The Killer App
Filed under: #tech #ai
Today I want to take a little detour from our descent into the depths of LLMs and how software is built around it. I’d like to go up a little higher again and get a little philosophical, perhaps. As big tech and likely even non-tech Fortune 500 companies are currently trying to get LLMs added to whatever they are doing, there’s an interesing question to be asked. Is anyone building The Killer App for LLMs?
I’ve seen a non-zero amount of online discussions comparing the current AI craze with the blockchain (crypto currency, NFT, etc.) craziness from the past several years. I categorically disagree. Blockchain in general was always a technology solution looking for a problem. AI is the reverse in many ways: it’s very easy to imagine the potential applications, but the technology today cannot quite deliver on the most promising ideas yet. But another thing is different. There was never the amount of investment and push to deliver from the large companies the way we see with AI now. The amount of money being put on the line right now (both what we can see and what we can’t see) is STAGGERING. The most widely reported number is the $10 billion investment from Microsoft in OpenAI. And sure, this definitely bought early mover advantage and is currently being embedded in virtually every Microsoft product. But the investment is, in my personal opinion, more interesting as a bet on any future advances coming from OpenAI. Because ChatGPT, as cool as it is, is NOT the killer app. It’s just a technology teaser. A wake up call, surely, but mostly just a great tech demo.

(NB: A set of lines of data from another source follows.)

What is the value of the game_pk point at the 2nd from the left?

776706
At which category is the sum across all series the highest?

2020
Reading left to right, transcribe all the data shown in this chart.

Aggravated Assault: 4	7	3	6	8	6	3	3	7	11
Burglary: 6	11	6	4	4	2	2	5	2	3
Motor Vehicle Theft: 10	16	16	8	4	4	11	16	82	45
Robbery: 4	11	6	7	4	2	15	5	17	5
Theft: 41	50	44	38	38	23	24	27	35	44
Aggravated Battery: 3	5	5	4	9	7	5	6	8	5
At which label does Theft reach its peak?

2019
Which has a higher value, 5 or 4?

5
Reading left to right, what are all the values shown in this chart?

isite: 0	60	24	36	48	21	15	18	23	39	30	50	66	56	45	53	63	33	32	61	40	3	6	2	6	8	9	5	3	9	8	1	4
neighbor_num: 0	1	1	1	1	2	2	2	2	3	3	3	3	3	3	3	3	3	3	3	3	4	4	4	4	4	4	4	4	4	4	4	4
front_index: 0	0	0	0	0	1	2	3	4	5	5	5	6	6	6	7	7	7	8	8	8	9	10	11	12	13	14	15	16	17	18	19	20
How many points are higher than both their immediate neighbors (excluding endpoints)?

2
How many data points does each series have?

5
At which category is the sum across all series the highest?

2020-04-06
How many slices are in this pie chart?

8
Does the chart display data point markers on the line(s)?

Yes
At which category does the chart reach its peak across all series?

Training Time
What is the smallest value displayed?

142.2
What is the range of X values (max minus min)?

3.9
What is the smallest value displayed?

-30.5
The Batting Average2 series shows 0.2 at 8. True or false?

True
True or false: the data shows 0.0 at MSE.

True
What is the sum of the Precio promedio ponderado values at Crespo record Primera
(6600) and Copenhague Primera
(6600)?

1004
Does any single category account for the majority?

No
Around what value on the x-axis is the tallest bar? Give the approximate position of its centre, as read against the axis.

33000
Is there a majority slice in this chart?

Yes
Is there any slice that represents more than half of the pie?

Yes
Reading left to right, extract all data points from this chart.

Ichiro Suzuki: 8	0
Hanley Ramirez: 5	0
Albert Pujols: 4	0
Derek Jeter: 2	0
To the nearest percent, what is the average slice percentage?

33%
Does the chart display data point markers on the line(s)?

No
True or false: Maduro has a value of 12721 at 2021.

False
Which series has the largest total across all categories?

As we progressed through 2023, first in awe with ChatGPT, then with how we got slapped in the face by every other tech company’s marketing materials about LLMs, research didn’t stand still. Researchers are figuring out how to get similar results as ChatGPT from a lot smaller models. Open source models, free for anyone to use, are steadily catching up. One of the things OpenAI did was use a massive amount of data from the open internet to train, used to train the GPT model which is rumored to have maybe more than a trillion parameters. But research is starting to show that training a smaller model (only 70 billon parameters, or only 7% the size of GPT4) on a smaller data set, but a more focused and better quality data set, starts giving similar results. And more interestingly, the smaller models also start exhibiting similar “emergent behavior” (think of this as like “conceptualizing” a subject so it can answer more accurately on never before seen questions related to that subject). Most recently, the Mistral company out of France had a customer leak their prerelease of their next open source model, which supposely is nearing GPT-4’s performance in most benchmarks (their previous version already was close or marginally better than GPT-3.5).
What I’m trying to say is that, what we see today with GPT-4 based applications will soon no longer be only available to the Microsofts, Googles and Facebooks of the world. These smaller models will perform similarly enough, and can run on consumer hardware instead of extremely expensive hardware that only cloud datacenters can realistically provide. Rumors have it this is also what Apple is working on and that is why we haven’t heard any big announcements (yet) from them. I’m not talking about the future here, I’m saying smaller language models are virtually here already.
- Textbooks are all you need
- The surprising power of small language models
- Mistral makes waves by matching GPT 3.5 on benchmarks
- Mistral CEO confirms leak of new model nearing GPT-4 performance
Today’s crop of applications embedding LLMs aren’t very innovative, per se. As remarkable an advance it is as getting your search results in the form of a poem, or getting your email client to give you a summary of the long email thread you were just added to… They are just native features of the large language models. Anyone can use a foundation model from OpenAI or Google, and embed this sort of feature in their product. The other application of LLMs you see are largely reminiscent of previous technology jumps. When PCs became a thing, many applications were “X, but on a computer”. When the web came around, we went to “X, but on a website” (there was also “X, but in the cloud” and “X, but on a phone”). Not that those weren’t major advances and made big societal changes - they definitely were. And even if AI doesn’t make another jump as big as the ChatGPT one, the current tech with language models will definitely change the way we interact with our computers. “X, but using AI” will become a thing. And the race to be the dominant “platform” has already begun - just like the personal computer race, the browser wars, cloud provider race and smart phone race (which, listing those out, shows why Microsoft is very keen on not being late to another major platform change).
But what’s the killer app? What can or will we be able to do that we were NOT able to do before? I say the killer app for LLMs has not been built yet. And it will likely require the next AI advancement - not ‘just’ another upgraded GPT model. In the meanwhile, smaller language models can take over today’s LLM duties at a fraction of the compute energy.